### What is needed
Give the stretch of the records from the line containing "Reading left to" through the end of the records as a numbered list, leaving out blank lines.

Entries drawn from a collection
######
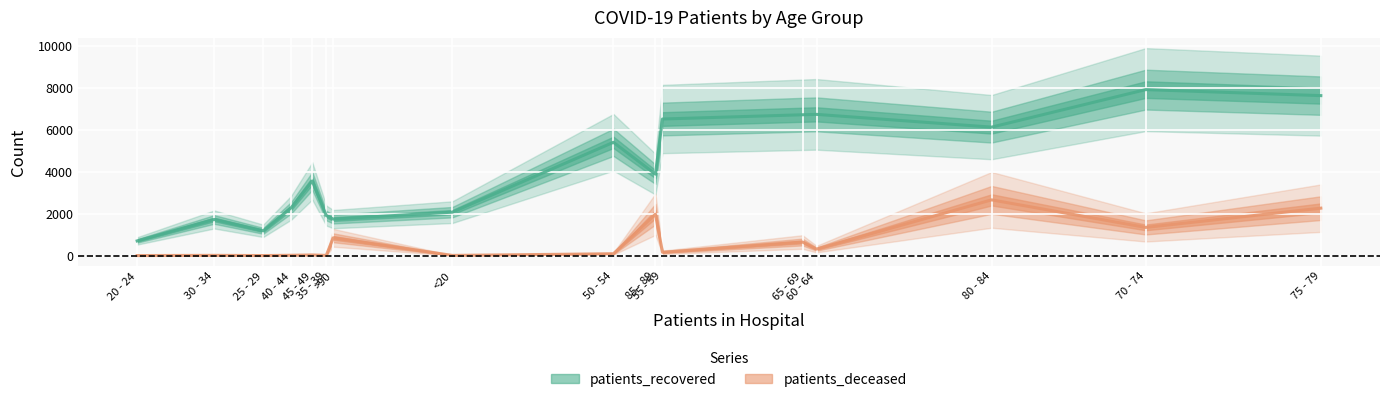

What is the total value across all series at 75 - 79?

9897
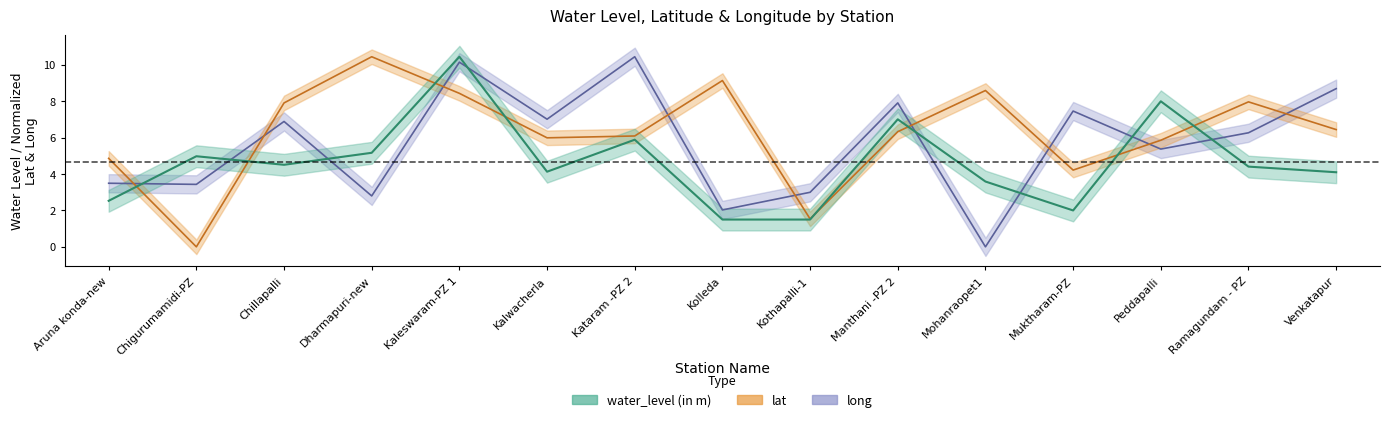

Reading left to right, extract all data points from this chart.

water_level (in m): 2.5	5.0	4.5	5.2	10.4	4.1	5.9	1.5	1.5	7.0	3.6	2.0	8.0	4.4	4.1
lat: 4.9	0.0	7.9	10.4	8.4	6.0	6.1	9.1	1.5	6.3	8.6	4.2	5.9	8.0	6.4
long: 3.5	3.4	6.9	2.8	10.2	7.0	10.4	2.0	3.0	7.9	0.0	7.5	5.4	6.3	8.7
######
### Response box
1. Reading left to right, extract all data points from this chart.
2. water_level (in m): 2.5	5.0	4.5	5.2	10.4	4.1	5.9	1.5	1.5	7.0	3.6	2.0	8.0	4.4	4.1
3. lat: 4.9	0.0	7.9	10.4	8.4	6.0	6.1	9.1	1.5	6.3	8.6	4.2	5.9	8.0	6.4
4. long: 3.5	3.4	6.9	2.8	10.2	7.0	10.4	2.0	3.0	7.9	0.0	7.5	5.4	6.3	8.7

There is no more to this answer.